Spielentwicklung hinkt

Beitragvon Bernd Eisen » 4. Dezember 2005, 17:42

Hallo!

Ich wollte mal fragen wie ihr vorgeht wenn eine Spielidee sich nicht zu eurer Zufriedenheit entwickelt.

Es gibt mehrere Fälle in denen das auftreten kann:
- ihr habt eine Idee, die sich im Kopf schonmal wunderbar vorformen lässt, ein erster Test mit euch selbst stellt sich aber als "unspielbar" heraus.
- Tests mit euch selbst verliefen sehr gut, eine erste richtige Testrunde allerdings war ein Fiasko.
- es fehlt noch der gewisse Kick, damit ihr mit euerm Spiel zufrieden seid.

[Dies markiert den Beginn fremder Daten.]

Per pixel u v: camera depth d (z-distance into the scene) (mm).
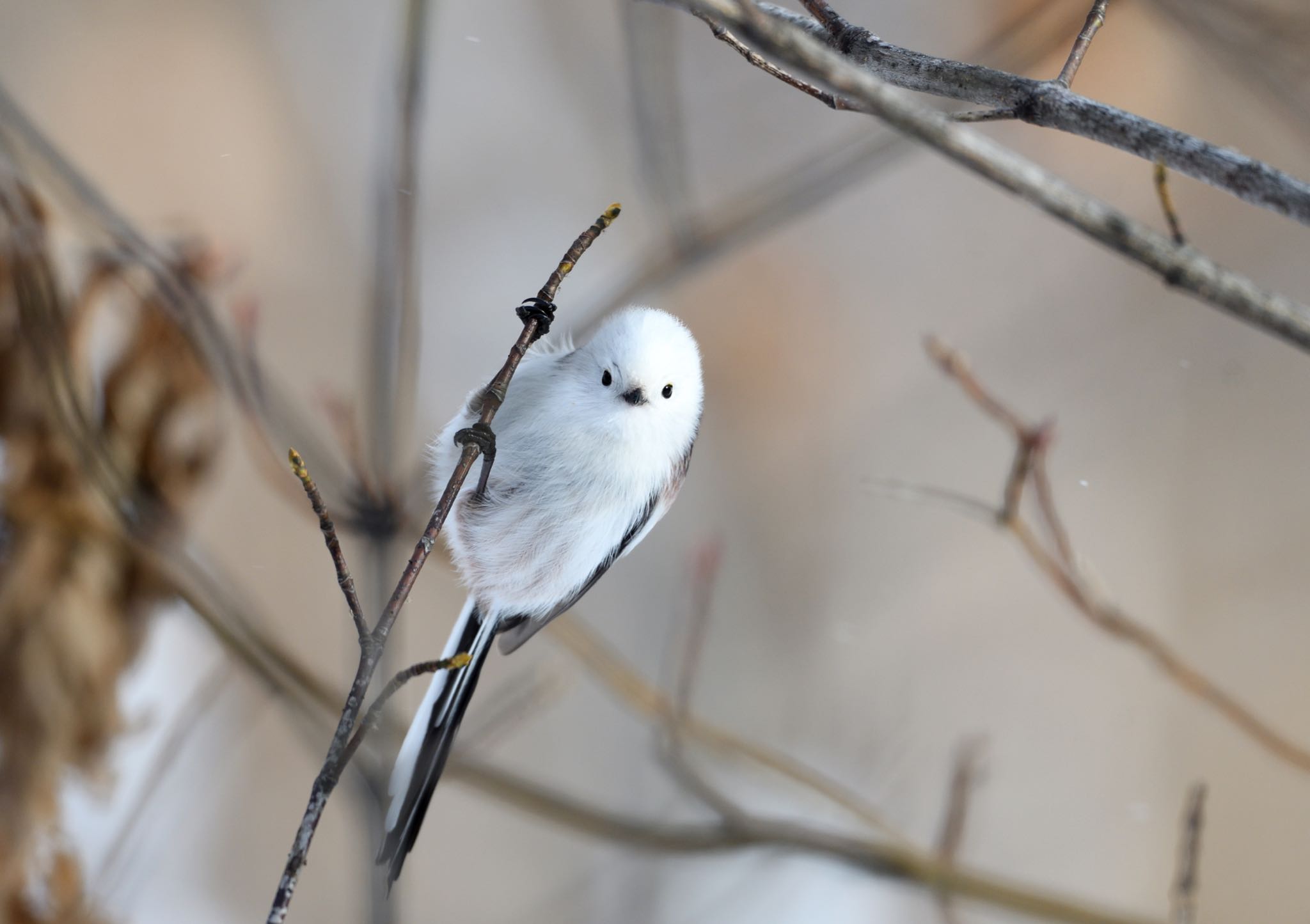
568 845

Das Problem ist: nach einem negativen Test fehlt doch sicher die Motivation überhaupt an der Idee weiter zu feilen.

Hilfreich kann sein: das Spiel "reifen" lassen, sprich ab in die Schublade und nach Jahren wieder mal dran setzen, aber man entwickelt lieber etwas ganz frisches, als einen "alten Schinken" hervor zu holen oder?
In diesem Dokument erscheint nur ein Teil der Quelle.